[Supplied material]
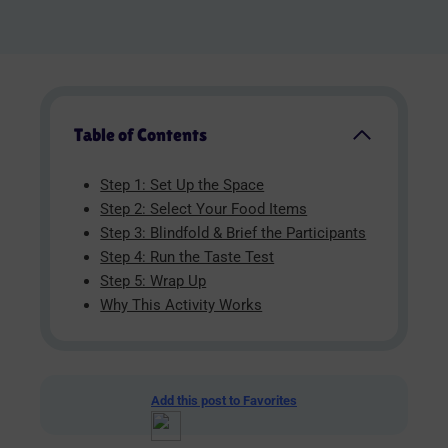
Table of Contents
Step 1: Set Up the Space
Step 2: Select Your Food Items
Step 3: Blindfold & Brief the Participants
Step 4: Run the Taste Test
Step 5: Wrap Up
Why This Activity Works
Add this post to Favorites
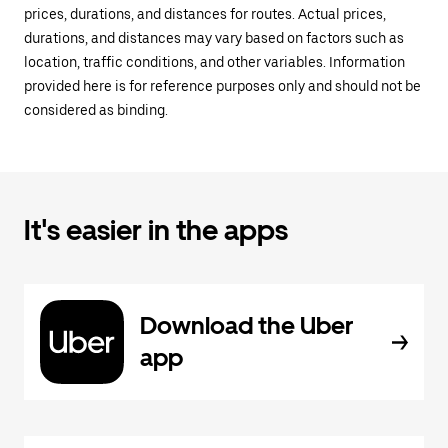
prices, durations, and distances for routes. Actual prices,
durations, and distances may vary based on factors such as
location, traffic conditions, and other variables. Information
provided here is for reference purposes only and should not be
considered as binding.
It's easier in the apps
Download the Uber
app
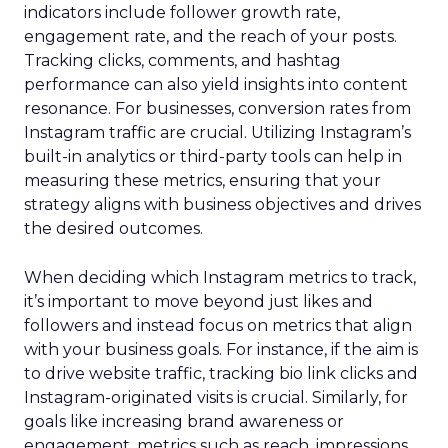
indicators include follower growth rate,
engagement rate, and the reach of your posts.
Tracking clicks, comments, and hashtag
performance can also yield insights into content
resonance. For businesses, conversion rates from
Instagram traffic are crucial. Utilizing Instagram’s
built-in analytics or third-party tools can help in
measuring these metrics, ensuring that your
strategy aligns with business objectives and drives
the desired outcomes.
When deciding which Instagram metrics to track,
it’s important to move beyond just likes and
followers and instead focus on metrics that align
with your business goals. For instance, if the aim is
to drive website traffic, tracking bio link clicks and
Instagram-originated visits is crucial. Similarly, for
goals like increasing brand awareness or
engagement, metrics such as reach, impressions,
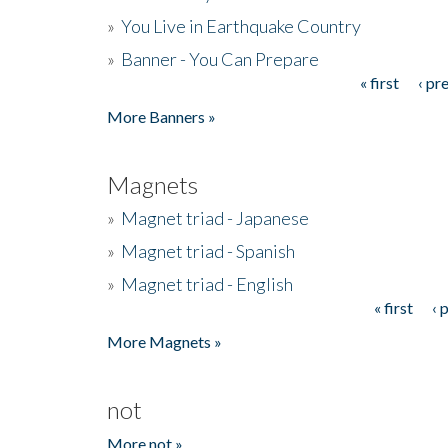
»
You Live in Earthquake Country
»
Banner - You Can Prepare
« first
‹ pr
Pages
More Banners »
Magnets
»
Magnet triad - Japanese
»
Magnet triad - Spanish
»
Magnet triad - English
« first
‹ 
Pages
More Magnets »
not
More not »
[/Supplied material]
What you have to do: Out of the data above, set down the lines from the one with "engagement rate, and the reach of your posts." to the one with "Instagram traffic are", both included, exactly as written and with no additions.

Answer to this exercise:
engagement rate, and the reach of your posts.
Tracking clicks, comments, and hashtag
performance can also yield insights into content
resonance. For businesses, conversion rates from
Instagram traffic are crucial. Utilizing Instagram’s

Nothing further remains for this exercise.